O Ibovespa encerrou a sexta-feira (10) em forte alta e alcançou um novo recorde histórico, fechando aos 197.323,87 pontos, com avanço de 1,12% no dia. O resultado representa um ganho de mais de 2 mil pontos e consolida o melhor nível de fechamento já registrado pela Bolsa brasileira.
Com o desempenho, o índice acumulou alta de 4,93% na semana, marcando o terceiro avanço semanal consecutivo e o melhor resultado desde janeiro. Além disso, a Bolsa completou nove sessões seguidas de valorização, sequência que não era vista desde o fim do ano passado.
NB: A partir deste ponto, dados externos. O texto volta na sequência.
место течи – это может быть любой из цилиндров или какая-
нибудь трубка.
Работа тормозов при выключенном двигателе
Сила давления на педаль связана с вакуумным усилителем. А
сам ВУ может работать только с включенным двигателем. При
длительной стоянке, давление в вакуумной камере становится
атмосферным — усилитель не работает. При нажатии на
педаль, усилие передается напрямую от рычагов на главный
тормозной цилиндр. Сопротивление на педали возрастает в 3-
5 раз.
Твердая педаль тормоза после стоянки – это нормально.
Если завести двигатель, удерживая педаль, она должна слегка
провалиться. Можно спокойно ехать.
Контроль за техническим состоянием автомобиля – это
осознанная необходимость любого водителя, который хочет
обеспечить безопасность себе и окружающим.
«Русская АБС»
Durante o pregão, o Ibovespa também atingiu uma nova máxima histórica intradiária, superando o recorde do dia anterior e reforçando o bom momento do mercado brasileiro.
O dia também foi positivo para o câmbio. O dólar comercial recuou cerca de 1%, sendo negociado próximo de R$ 5,01, registrando a terceira queda consecutiva. Em alguns momentos do pregão, a moeda americana chegou muito perto de romper a barreira dos R$ 5, refletindo a entrada de capital estrangeiro e o maior apetite por risco.
Apesar do forte desempenho da Bolsa, o cenário internacional continua exigindo cautela. O mercado acompanhou de perto os desdobramentos das negociações entre Estados Unidos e Irã, que devem ocorrer no Paquistão, além das tensões envolvendo Israel e Líbano.
Nos Estados Unidos, o índice de preços ao consumidor (CPI) de março veio mais pressionado, refletindo os efeitos da guerra e da alta da energia, mas ainda dentro das expectativas do mercado. O núcleo da inflação mostrou comportamento mais controlado, o que mantém a possibilidade de cortes de juros no futuro.
No Brasil, o IPCA de março também surpreendeu levemente para cima, com alta de 0,88%, pressionado principalmente por energia e alimentos. Economistas avaliam que o movimento ainda não caracteriza uma crise inflacionária, mas exige atenção do Banco Central.
Destaques do Ibovespa
Entre os destaques do pregão, ações de grande peso no índice impulsionaram o desempenho da Bolsa:
- Petrobras subiu com a recuperação do setor de petróleo
- Vale avançou mesmo com oscilações do minério de ferro
- Bancos como Itaú, Bradesco e Santander fecharam em alta
- Sabesp ganhou força após apresentar novo plano de investimentos
- Hapvida disparou com expectativas sobre reestruturação da empresa
No lado negativo, algumas ações tiveram forte queda, como empresas do setor de consumo e locação de veículos, pressionadas por revisões de recomendações de analistas.
Próxima semana promete novos testes
Para a próxima semana, o mercado deve acompanhar indicadores importantes da economia brasileira, como dados de serviços, varejo e a prévia do PIB (IBC-Br). No cenário externo, o foco continuará nas negociações geopolíticas e nos desdobramentos do mercado de energia.
Com recordes na Bolsa, dólar em queda e fluxo estrangeiro positivo, o mercado brasileiro encerra a semana em clima otimista, mas ainda atento aos riscos internacionais e à evolução da inflação global.